Monday, July 04, 2011
Anger among July 1 Protest Marchers
I went with my wife and daughter to the footbridge outside Police Headquarters around 2:45 PM to watch the July 1st Protest March. Reporters from TV stations and newspapers had already set up their cameras there way before I reached there. There were also a group of students from HKU there to count the number of marchers. However, I haven’t heard what their results were.
The head of the march reached our position just after 4:15 PM. By 6:30 PM I went with my family to Pacific Place to have dinner. By 8:15 PM, when we came out of Pacific Place, people were still marching and we could not see the end of the march. Certainly there were a lot of people marching. My estimation was that the march went on for more than 4 hours. I noted that the number of people who marched past my position ranged from less than 100 to more than 400 per minute, with an average of 200-300. Based on these numbers, my rough estimate is that there were about 100,000 people in the march.

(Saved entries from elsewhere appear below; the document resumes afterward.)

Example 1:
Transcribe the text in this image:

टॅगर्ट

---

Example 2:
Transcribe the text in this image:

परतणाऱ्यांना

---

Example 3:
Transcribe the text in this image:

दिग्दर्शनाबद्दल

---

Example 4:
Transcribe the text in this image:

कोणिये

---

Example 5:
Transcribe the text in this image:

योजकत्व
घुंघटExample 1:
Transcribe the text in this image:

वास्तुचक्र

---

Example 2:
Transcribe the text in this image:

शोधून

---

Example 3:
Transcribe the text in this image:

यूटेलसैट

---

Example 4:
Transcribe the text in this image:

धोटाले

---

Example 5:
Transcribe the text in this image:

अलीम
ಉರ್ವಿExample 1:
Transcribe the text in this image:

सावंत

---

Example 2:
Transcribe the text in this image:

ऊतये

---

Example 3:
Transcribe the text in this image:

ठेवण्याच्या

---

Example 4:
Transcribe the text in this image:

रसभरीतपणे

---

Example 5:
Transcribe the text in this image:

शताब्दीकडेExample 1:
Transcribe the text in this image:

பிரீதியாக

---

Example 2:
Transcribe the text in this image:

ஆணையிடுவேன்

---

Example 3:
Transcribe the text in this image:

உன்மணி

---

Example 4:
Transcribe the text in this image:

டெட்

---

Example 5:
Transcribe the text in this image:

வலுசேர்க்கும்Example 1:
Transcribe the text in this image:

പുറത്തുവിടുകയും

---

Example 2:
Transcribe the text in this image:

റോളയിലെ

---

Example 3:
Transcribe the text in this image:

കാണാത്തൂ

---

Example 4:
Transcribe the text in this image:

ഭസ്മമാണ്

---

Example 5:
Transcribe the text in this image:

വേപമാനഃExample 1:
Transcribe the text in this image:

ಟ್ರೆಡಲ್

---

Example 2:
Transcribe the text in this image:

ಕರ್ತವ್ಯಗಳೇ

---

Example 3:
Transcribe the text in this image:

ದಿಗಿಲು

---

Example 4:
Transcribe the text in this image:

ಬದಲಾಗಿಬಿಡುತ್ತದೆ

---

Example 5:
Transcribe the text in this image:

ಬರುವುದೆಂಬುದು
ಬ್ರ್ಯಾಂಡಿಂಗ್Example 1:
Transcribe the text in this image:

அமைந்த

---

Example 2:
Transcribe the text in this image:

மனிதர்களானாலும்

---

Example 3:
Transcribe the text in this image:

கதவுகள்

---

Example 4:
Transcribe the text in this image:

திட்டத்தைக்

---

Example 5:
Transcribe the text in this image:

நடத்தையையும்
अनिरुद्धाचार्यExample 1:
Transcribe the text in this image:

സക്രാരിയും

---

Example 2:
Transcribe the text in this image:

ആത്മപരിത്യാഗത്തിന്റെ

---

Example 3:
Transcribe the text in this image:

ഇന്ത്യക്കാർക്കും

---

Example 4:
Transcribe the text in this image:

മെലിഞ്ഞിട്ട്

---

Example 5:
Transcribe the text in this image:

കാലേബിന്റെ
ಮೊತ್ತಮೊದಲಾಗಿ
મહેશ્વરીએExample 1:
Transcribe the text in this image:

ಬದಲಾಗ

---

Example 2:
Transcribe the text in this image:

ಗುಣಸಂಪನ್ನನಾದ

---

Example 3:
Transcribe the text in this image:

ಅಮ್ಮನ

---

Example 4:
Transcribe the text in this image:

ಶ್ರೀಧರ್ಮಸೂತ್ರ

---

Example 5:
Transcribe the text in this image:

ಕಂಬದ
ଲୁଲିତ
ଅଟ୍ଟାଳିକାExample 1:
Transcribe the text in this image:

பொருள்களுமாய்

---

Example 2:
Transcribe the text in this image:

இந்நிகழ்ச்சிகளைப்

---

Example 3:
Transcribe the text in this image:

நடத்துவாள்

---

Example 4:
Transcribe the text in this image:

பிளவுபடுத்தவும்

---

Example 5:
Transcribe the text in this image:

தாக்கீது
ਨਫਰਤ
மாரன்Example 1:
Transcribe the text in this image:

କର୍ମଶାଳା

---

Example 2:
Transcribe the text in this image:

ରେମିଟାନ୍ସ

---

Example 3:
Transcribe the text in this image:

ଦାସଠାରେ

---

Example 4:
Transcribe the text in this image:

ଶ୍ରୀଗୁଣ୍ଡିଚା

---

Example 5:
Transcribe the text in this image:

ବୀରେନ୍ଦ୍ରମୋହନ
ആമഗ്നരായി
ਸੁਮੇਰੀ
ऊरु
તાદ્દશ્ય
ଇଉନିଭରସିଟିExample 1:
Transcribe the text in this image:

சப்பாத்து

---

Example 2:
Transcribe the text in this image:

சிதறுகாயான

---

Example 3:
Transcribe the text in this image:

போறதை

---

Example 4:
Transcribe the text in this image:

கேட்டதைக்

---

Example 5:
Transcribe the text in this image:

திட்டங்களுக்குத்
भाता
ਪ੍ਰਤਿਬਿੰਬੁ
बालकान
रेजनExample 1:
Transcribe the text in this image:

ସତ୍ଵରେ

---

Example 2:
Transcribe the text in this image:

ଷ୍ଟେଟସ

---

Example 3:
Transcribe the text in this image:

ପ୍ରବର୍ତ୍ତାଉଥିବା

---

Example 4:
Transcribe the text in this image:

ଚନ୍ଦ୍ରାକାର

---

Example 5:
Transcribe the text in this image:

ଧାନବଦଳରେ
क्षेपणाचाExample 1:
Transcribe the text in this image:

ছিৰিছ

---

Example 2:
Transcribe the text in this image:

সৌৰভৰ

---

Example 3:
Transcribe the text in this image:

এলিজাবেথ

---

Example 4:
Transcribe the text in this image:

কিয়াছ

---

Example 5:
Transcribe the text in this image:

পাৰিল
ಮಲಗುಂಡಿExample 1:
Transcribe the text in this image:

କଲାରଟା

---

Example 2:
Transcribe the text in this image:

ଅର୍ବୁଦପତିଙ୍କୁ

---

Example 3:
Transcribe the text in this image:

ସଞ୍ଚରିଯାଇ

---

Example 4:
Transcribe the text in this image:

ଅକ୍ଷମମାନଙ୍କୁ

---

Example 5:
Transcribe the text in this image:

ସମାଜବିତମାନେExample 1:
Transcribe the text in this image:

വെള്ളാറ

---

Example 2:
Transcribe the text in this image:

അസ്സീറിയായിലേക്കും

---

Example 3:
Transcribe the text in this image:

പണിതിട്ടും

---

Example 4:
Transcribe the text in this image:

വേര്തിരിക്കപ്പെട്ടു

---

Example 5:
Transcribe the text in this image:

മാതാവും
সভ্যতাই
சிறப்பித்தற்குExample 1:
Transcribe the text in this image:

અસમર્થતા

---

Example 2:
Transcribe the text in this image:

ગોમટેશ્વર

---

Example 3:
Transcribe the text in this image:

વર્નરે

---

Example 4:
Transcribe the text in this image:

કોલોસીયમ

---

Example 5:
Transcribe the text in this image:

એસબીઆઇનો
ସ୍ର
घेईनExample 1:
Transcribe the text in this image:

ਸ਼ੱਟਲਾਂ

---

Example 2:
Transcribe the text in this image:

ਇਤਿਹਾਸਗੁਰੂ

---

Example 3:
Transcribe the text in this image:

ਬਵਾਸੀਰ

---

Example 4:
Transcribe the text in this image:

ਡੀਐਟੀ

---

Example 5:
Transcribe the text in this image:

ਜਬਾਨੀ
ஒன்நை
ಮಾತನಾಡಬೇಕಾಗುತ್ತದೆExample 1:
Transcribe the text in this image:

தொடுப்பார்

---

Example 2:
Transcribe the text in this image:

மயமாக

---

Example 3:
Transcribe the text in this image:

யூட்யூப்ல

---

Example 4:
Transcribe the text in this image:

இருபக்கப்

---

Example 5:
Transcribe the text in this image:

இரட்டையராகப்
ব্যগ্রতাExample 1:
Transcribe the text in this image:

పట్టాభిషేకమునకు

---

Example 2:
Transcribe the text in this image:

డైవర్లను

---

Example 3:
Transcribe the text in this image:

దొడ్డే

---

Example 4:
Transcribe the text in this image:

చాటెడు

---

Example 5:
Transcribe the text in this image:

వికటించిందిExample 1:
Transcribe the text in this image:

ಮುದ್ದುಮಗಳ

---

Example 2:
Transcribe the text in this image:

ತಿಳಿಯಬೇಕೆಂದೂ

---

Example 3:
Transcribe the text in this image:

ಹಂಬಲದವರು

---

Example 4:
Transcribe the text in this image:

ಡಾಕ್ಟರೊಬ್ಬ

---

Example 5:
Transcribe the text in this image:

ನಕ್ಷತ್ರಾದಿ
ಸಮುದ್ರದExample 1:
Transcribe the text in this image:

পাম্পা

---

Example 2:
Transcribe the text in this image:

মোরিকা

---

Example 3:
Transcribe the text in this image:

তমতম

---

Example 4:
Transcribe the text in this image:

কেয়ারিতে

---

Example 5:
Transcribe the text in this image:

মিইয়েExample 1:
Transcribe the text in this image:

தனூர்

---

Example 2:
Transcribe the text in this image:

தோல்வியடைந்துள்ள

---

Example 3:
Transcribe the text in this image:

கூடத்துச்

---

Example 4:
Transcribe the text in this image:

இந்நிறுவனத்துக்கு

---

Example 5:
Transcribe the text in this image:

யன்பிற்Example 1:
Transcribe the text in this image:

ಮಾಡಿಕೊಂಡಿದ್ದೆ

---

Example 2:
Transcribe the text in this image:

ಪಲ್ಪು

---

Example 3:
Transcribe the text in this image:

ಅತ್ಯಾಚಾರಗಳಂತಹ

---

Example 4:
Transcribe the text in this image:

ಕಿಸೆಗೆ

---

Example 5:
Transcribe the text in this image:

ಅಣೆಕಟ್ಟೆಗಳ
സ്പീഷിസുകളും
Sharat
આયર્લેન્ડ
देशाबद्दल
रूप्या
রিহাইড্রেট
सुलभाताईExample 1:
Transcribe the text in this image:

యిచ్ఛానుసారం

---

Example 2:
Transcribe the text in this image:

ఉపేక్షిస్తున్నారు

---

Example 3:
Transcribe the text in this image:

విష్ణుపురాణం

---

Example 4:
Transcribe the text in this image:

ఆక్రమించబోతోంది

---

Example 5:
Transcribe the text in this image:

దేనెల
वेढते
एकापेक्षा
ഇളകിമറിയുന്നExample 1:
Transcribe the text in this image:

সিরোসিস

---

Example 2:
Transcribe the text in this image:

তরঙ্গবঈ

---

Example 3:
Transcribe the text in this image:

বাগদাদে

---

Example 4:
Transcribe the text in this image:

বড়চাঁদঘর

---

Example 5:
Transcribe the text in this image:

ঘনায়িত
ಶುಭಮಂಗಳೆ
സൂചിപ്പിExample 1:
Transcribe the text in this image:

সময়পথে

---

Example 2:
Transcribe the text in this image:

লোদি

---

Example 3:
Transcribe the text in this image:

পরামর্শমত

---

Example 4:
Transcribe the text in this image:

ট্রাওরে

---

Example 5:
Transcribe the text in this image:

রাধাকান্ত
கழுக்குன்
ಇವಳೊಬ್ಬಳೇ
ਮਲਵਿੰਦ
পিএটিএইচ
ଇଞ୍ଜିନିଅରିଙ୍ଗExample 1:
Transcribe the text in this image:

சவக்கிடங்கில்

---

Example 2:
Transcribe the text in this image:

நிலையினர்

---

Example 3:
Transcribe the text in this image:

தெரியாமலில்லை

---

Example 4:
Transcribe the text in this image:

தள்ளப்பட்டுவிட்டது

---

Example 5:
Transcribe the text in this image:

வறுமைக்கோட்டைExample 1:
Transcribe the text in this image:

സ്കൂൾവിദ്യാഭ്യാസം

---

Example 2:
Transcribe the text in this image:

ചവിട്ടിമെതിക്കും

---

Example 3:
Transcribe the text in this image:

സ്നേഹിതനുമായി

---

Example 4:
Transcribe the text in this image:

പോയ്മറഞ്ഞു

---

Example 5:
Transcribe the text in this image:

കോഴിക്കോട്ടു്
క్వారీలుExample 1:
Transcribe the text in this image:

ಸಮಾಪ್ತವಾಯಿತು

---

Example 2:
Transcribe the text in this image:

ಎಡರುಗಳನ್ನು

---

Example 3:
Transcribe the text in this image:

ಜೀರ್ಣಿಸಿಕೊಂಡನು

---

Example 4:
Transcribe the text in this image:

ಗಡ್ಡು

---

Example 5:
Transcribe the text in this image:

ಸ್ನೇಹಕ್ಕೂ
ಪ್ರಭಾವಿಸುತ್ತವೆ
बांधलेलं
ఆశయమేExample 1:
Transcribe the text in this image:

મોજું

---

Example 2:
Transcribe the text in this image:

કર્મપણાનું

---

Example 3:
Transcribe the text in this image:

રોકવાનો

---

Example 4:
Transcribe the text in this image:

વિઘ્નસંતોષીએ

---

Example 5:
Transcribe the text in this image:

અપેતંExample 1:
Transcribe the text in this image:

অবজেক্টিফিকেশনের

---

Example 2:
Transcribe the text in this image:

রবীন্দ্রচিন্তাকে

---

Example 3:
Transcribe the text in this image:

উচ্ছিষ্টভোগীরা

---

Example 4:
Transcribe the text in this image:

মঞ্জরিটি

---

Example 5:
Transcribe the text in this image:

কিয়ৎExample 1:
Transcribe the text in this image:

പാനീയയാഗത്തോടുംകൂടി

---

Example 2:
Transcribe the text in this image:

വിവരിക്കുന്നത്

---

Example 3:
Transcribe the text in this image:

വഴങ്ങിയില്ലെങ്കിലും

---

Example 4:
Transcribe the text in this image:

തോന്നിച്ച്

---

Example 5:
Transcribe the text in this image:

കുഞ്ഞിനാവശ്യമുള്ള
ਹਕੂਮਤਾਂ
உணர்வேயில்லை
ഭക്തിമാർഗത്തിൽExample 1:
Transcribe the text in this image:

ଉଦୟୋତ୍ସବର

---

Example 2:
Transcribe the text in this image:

Some of these people were angry about the proposed rules for the Legislative Council By-elections. Some were angry about the domination of the Hong Kong economy by real estate developers. Some were angry about the lack of democracy and true elections. Some were angry about the heavily-biased so called civic education curriculum. Some were angry about incompetency of certain government officials, in matters of distributing the promised 6,000 dollars, lack of beds for maternity wards, lack of space for burials, etc. The demands varied. But the common sentiment was anger. The marcher was peaceful. But the anger was palpable.
Whether there were 50,000, 100,000, or 200,000, there were certainly a lot of angry people out there. Why did they spend their precious day off sweating in such hot and humid weather? If the government was truly listening and responsible to the citizens, shouldn’t there be some evidence of self-reflection and real action in response?